▶ **Try it**
Reproduce only the lines that run from the line containing "حلحول شمال الخليل،" to the end of the entries below, exactly as they stand.

▶ **Input data**
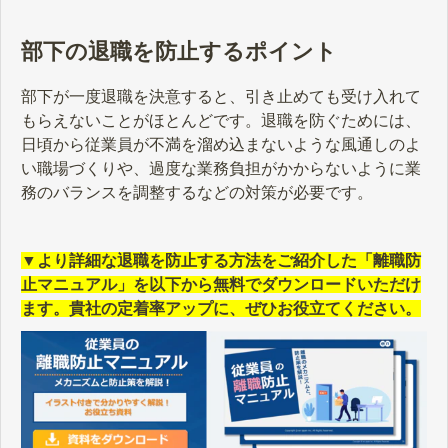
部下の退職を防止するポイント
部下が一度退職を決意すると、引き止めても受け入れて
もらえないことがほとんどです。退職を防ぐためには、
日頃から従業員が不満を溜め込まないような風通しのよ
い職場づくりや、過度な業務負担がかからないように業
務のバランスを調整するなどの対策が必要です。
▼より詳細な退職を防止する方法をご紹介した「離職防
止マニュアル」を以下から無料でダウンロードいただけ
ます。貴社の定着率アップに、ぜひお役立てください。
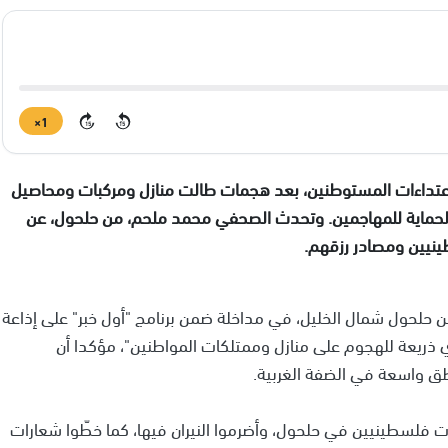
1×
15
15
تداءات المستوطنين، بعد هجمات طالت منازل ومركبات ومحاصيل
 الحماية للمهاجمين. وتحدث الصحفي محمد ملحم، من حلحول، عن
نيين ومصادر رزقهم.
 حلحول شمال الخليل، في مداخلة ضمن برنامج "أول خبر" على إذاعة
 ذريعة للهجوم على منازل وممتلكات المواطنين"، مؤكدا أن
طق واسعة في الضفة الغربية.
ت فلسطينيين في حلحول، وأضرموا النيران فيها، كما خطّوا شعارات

▶ **Written answer**
 حلحول شمال الخليل، في مداخلة ضمن برنامج "أول خبر" على إذاعة
 ذريعة للهجوم على منازل وممتلكات المواطنين"، مؤكدا أن
طق واسعة في الضفة الغربية.
ت فلسطينيين في حلحول، وأضرموا النيران فيها، كما خطّوا شعارات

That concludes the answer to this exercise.